[EXERCISE]
All records are to be restated word for word, with pictures excluded.

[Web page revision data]
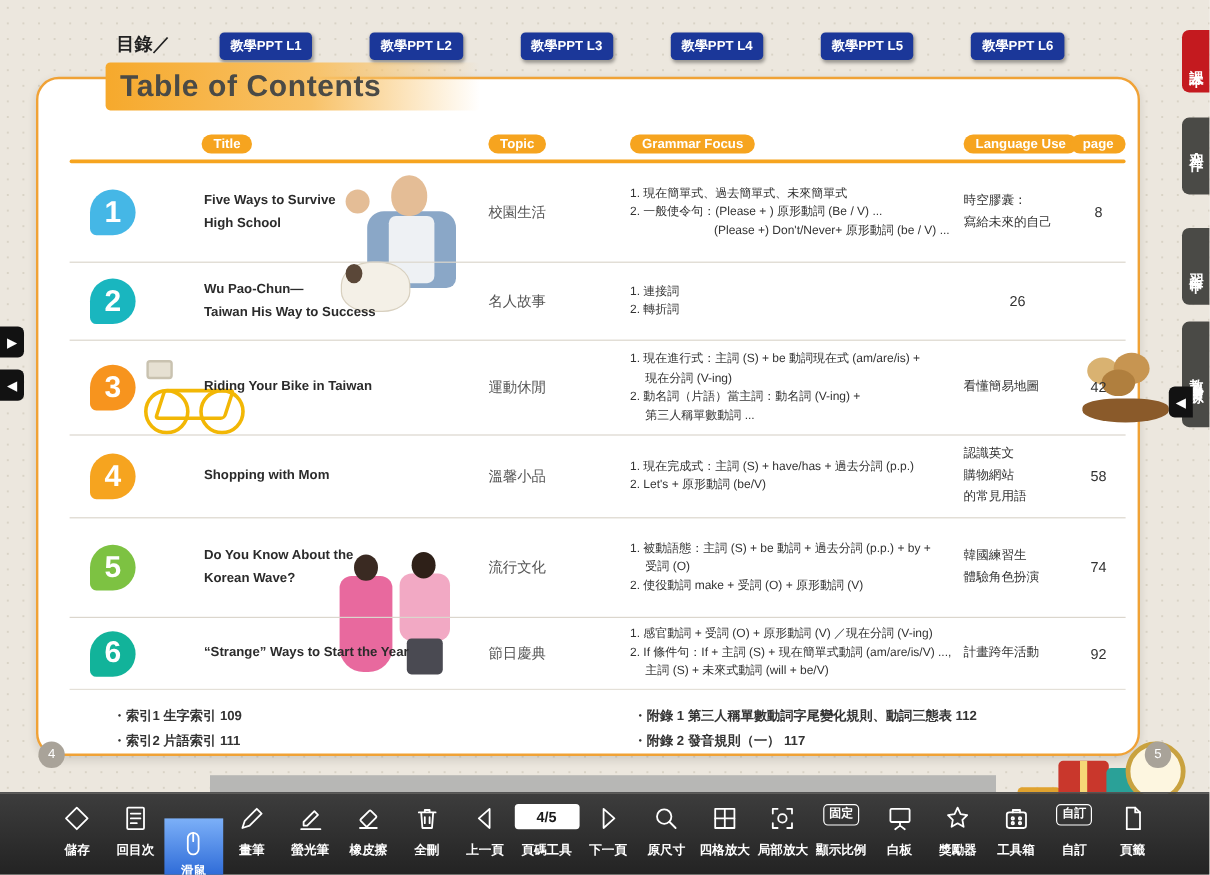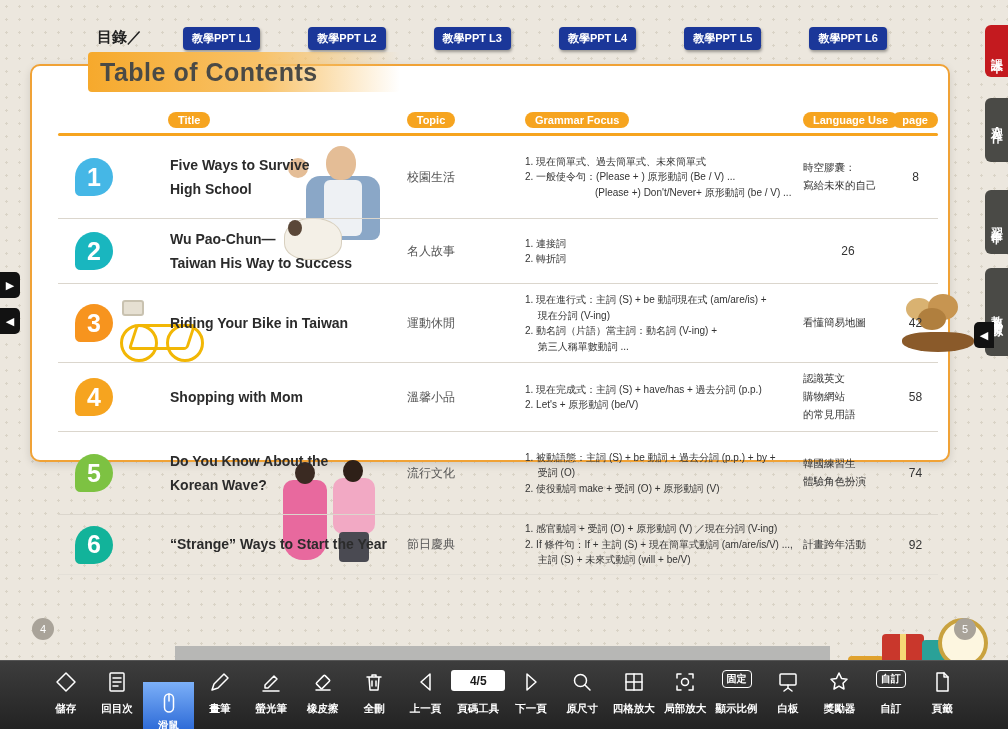--- a/index.html
+++ b/index.html
@@ -18,22 +18,22 @@
     padding:4px 9px;border-radius:4px;border:none;box-shadow:1px 2px 3px rgba(0,0,0,.35);
     white-space:nowrap;cursor:pointer;}
 
   .crumb{position:absolute;left:97px;top:28px;font-size:15px;font-weight:bold;color:#222;z-index:7;}
   .banner{position:absolute;left:88px;top:52px;width:312px;height:40px;z-index:7;
     background:linear-gradient(90deg,#f6a92c 0%,#f8c268 55%,rgba(248,194,104,0) 100%);
     border-radius:4px;display:flex;align-items:center;}
   .banner .t{font-size:25px;color:#4a4a46;font-weight:600;padding-left:12px;letter-spacing:.5px;}
 
   
-  .card{position:absolute;left:30px;top:64px;width:920px;height:398px;box-sizing:border-box;
-    background:#fff;border:2px solid #f0a236;border-radius:10px;z-index:2;
+  .card{position:absolute;left:30px;top:64px;width:920px;height:566px;box-sizing:border-box;
+    background:#fff;border:2px solid #f0a236;border-radius:19px;z-index:2;
     box-shadow:0 3px 8px rgba(0,0,0,.12);}
   .card-inner{position:relative;padding:0 10px 0 26px;height:100%;}
 
   .grid{display:grid;grid-template-columns:72px 185px 80px 72px 336px 90px 45px;}
   .hdr{margin-top:46px;align-items:center;}
   .pill{display:inline-block;background:#f6a41f;color:#fff;font-size:11px;font-weight:bold;
     padding:2px 10px;border-radius:9px;white-space:nowrap;}
   .hc{display:flex;}
   .hc.c-title{padding-left:38px;}
   .hc.c-topic{justify-content:center;text-align:center;}
@@ -43,21 +43,21 @@
   .oline{height:3px;background:#f6a41f;margin-top:5px;border-radius:2px;}
 
   .trow{align-items:center;position:relative;z-index:2;}
   .trow + .trow{border-top:1px solid #dbd6cd;}
   .r1{min-height:82px;} .r2{min-height:64px;} .r3{min-height:78px;}
   .r4{min-height:68px;} .r5{min-height:82px;} .r6{min-height:59px;border-bottom:1px solid #e4e0d8;}
 
   .numcell{display:flex;justify-content:center;}
   .numball{width:38px;height:38px;border-radius:50% 50% 50% 14%;color:#fff;
     font-size:25px;font-weight:bold;display:flex;align-items:center;justify-content:center;}
-  .titlecell{padding-left:40px;font-size:14px;font-weight:bold;color:#2b2b2b;
+  .titlecell{padding-left:40px;font-size:11px;font-weight:bold;color:#2b2b2b;
     line-height:1.75;white-space:pre;}
   .topiccell{text-align:center;font-size:12px;color:#555;}
   .gramcell{padding-left:58px;font-size:10px;color:#333;line-height:1.55;white-space:pre;}
   .langcell{font-size:10.5px;color:#333;line-height:1.7;white-space:pre;}
   .pagecell{text-align:center;font-size:12px;color:#333;}
 
   .notes{display:grid;grid-template-columns:470px 1fr;margin-top:12px;position:relative;z-index:2;}
   .notes .nb{font-size:11px;color:#333;line-height:1.9;font-weight:bold;}
   .notes .nb.left{padding-left:36px;}
 
@@ -311,20 +311,30 @@
           <div class="titlecell">“Strange” Ways to Start the Year</div>
           <div></div>
           <div class="topiccell">節日慶典</div>
           <div class="gramcell">1. 感官動詞 + 受詞 (O) + 原形動詞 (V) ／現在分詞 (V-ing)
 2. If 條件句：If + 主詞 (S) + 現在簡單式動詞 (am/are/is/V) ...,
 　 主詞 (S) + 未來式動詞 (will + be/V)</div>
           <div class="langcell">計畫跨年活動</div>
           <div class="pagecell">92</div>
         </div>
 
+        <div class="notes">
+          <div class="nb left">
+            <div>・索引1 生字索引 109</div>
+            <div>・索引2 片語索引 111</div>
+          </div>
+          <div class="nb">
+            <div>・附錄 1 第三人稱單數動詞字尾變化規則、動詞三態表 112</div>
+            <div>・附錄 2 發音規則（一） 117</div>
+          </div>
+        </div>
 
       </div>
     </div>
 
     <div class="cnum l">4</div>
     <div class="cnum r">5</div>
     <div class="graybar"></div>
 
     <button class="navsq nav-l1">▶</button>
     <button class="navsq nav-l2">◀</button>
@@ -479,20 +489,33 @@
 
     <div class="titem">
       <div class="ticon">
         <svg width="24" height="24" viewBox="0 0 24 24">
             <path d="M12 3l2.5 5.4 5.5.8-4 4 1 5.8-5-2.9-5 2.9 1-5.8-4-4 5.5-.8z"></path>
           </svg>
       </div>
       <div class="tlabel">獎勵器</div>
     </div>
 
+    <div class="titem">
+      <div class="ticon">
+        <svg width="24" height="24" viewBox="0 0 24 24">
+            <rect x="4" y="7" width="16" height="13" rx="2"></rect>
+            <path d="M9 7V5h6v2"></path>
+            <circle cx="9" cy="12" r="1"></circle>
+            <circle cx="15" cy="12" r="1"></circle>
+            <circle cx="9" cy="16" r="1"></circle>
+            <circle cx="15" cy="16" r="1"></circle>
+          </svg>
+      </div>
+      <div class="tlabel">工具箱</div>
+    </div>
 
     <div class="titem">
       <div class="ticon">
         <div class="wordbox">自訂</div>
       </div>
       <div class="tlabel">自訂</div>
     </div>
 
     <div class="titem">
       <div class="ticon">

[ANSWER SECTION]
--- a/index.html
+++ b/index.html
@@ -18,22 +18,22 @@
     padding:4px 9px;border-radius:4px;border:none;box-shadow:1px 2px 3px rgba(0,0,0,.35);
     white-space:nowrap;cursor:pointer;}
 
   .crumb{position:absolute;left:97px;top:28px;font-size:15px;font-weight:bold;color:#222;z-index:7;}
   .banner{position:absolute;left:88px;top:52px;width:312px;height:40px;z-index:7;
     background:linear-gradient(90deg,#f6a92c 0%,#f8c268 55%,rgba(248,194,104,0) 100%);
     border-radius:4px;display:flex;align-items:center;}
   .banner .t{font-size:25px;color:#4a4a46;font-weight:600;padding-left:12px;letter-spacing:.5px;}
 
   
-  .card{position:absolute;left:30px;top:64px;width:920px;height:398px;box-sizing:border-box;
-    background:#fff;border:2px solid #f0a236;border-radius:10px;z-index:2;
+  .card{position:absolute;left:30px;top:64px;width:920px;height:566px;box-sizing:border-box;
+    background:#fff;border:2px solid #f0a236;border-radius:19px;z-index:2;
     box-shadow:0 3px 8px rgba(0,0,0,.12);}
   .card-inner{position:relative;padding:0 10px 0 26px;height:100%;}
 
   .grid{display:grid;grid-template-columns:72px 185px 80px 72px 336px 90px 45px;}
   .hdr{margin-top:46px;align-items:center;}
   .pill{display:inline-block;background:#f6a41f;color:#fff;font-size:11px;font-weight:bold;
     padding:2px 10px;border-radius:9px;white-space:nowrap;}
   .hc{display:flex;}
   .hc.c-title{padding-left:38px;}
   .hc.c-topic{justify-content:center;text-align:center;}
@@ -43,21 +43,21 @@
   .oline{height:3px;background:#f6a41f;margin-top:5px;border-radius:2px;}
 
   .trow{align-items:center;position:relative;z-index:2;}
   .trow + .trow{border-top:1px solid #dbd6cd;}
   .r1{min-height:82px;} .r2{min-height:64px;} .r3{min-height:78px;}
   .r4{min-height:68px;} .r5{min-height:82px;} .r6{min-height:59px;border-bottom:1px solid #e4e0d8;}
 
   .numcell{display:flex;justify-content:center;}
   .numball{width:38px;height:38px;border-radius:50% 50% 50% 14%;color:#fff;
     font-size:25px;font-weight:bold;display:flex;align-items:center;justify-content:center;}
-  .titlecell{padding-left:40px;font-size:14px;font-weight:bold;color:#2b2b2b;
+  .titlecell{padding-left:40px;font-size:11px;font-weight:bold;color:#2b2b2b;
     line-height:1.75;white-space:pre;}
   .topiccell{text-align:center;font-size:12px;color:#555;}
   .gramcell{padding-left:58px;font-size:10px;color:#333;line-height:1.55;white-space:pre;}
   .langcell{font-size:10.5px;color:#333;line-height:1.7;white-space:pre;}
   .pagecell{text-align:center;font-size:12px;color:#333;}
 
   .notes{display:grid;grid-template-columns:470px 1fr;margin-top:12px;position:relative;z-index:2;}
   .notes .nb{font-size:11px;color:#333;line-height:1.9;font-weight:bold;}
   .notes .nb.left{padding-left:36px;}
 
@@ -311,20 +311,30 @@
           <div class="titlecell">“Strange” Ways to Start the Year</div>
           <div></div>
           <div class="topiccell">節日慶典</div>
           <div class="gramcell">1. 感官動詞 + 受詞 (O) + 原形動詞 (V) ／現在分詞 (V-ing)
 2. If 條件句：If + 主詞 (S) + 現在簡單式動詞 (am/are/is/V) ...,
 　 主詞 (S) + 未來式動詞 (will + be/V)</div>
           <div class="langcell">計畫跨年活動</div>
           <div class="pagecell">92</div>
         </div>
 
+        <div class="notes">
+          <div class="nb left">
+            <div>・索引1 生字索引 109</div>
+            <div>・索引2 片語索引 111</div>
+          </div>
+          <div class="nb">
+            <div>・附錄 1 第三人稱單數動詞字尾變化規則、動詞三態表 112</div>
+            <div>・附錄 2 發音規則（一） 117</div>
+          </div>
+        </div>
 
       </div>
     </div>
 
     <div class="cnum l">4</div>
     <div class="cnum r">5</div>
     <div class="graybar"></div>
 
     <button class="navsq nav-l1">▶</button>
     <button class="navsq nav-l2">◀</button>
@@ -479,20 +489,33 @@
 
     <div class="titem">
       <div class="ticon">
         <svg width="24" height="24" viewBox="0 0 24 24">
             <path d="M12 3l2.5 5.4 5.5.8-4 4 1 5.8-5-2.9-5 2.9 1-5.8-4-4 5.5-.8z"></path>
           </svg>
       </div>
       <div class="tlabel">獎勵器</div>
     </div>
 
+    <div class="titem">
+      <div class="ticon">
+        <svg width="24" height="24" viewBox="0 0 24 24">
+            <rect x="4" y="7" width="16" height="13" rx="2"></rect>
+            <path d="M9 7V5h6v2"></path>
+            <circle cx="9" cy="12" r="1"></circle>
+            <circle cx="15" cy="12" r="1"></circle>
+            <circle cx="9" cy="16" r="1"></circle>
+            <circle cx="15" cy="16" r="1"></circle>
+          </svg>
+      </div>
+      <div class="tlabel">工具箱</div>
+    </div>
 
     <div class="titem">
       <div class="ticon">
         <div class="wordbox">自訂</div>
       </div>
       <div class="tlabel">自訂</div>
     </div>
 
     <div class="titem">
       <div class="ticon">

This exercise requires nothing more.